- Activity
Output, word for word, every line from the line with "Backstop Regional Bureau" through the final line of the data below.

- Available data
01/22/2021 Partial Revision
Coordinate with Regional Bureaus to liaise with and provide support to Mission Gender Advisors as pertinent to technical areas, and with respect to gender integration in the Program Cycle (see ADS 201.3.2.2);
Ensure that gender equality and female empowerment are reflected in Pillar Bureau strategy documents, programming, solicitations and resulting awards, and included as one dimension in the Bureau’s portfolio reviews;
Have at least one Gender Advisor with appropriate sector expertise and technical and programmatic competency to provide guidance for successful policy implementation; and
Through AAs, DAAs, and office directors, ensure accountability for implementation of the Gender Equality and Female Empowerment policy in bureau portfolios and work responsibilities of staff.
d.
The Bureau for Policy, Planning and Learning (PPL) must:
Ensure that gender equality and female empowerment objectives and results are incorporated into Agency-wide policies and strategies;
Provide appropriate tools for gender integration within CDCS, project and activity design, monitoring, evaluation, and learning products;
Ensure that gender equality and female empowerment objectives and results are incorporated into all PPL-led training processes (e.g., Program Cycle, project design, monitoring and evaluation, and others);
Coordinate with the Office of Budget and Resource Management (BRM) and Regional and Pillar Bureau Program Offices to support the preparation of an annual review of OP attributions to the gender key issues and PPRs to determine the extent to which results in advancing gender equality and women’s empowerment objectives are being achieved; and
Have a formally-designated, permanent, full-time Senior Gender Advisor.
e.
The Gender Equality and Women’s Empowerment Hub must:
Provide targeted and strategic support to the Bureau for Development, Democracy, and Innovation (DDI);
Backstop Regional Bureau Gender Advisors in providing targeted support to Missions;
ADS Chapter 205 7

- Task output
Backstop Regional Bureau Gender Advisors in providing targeted support to Missions;
ADS Chapter 205 7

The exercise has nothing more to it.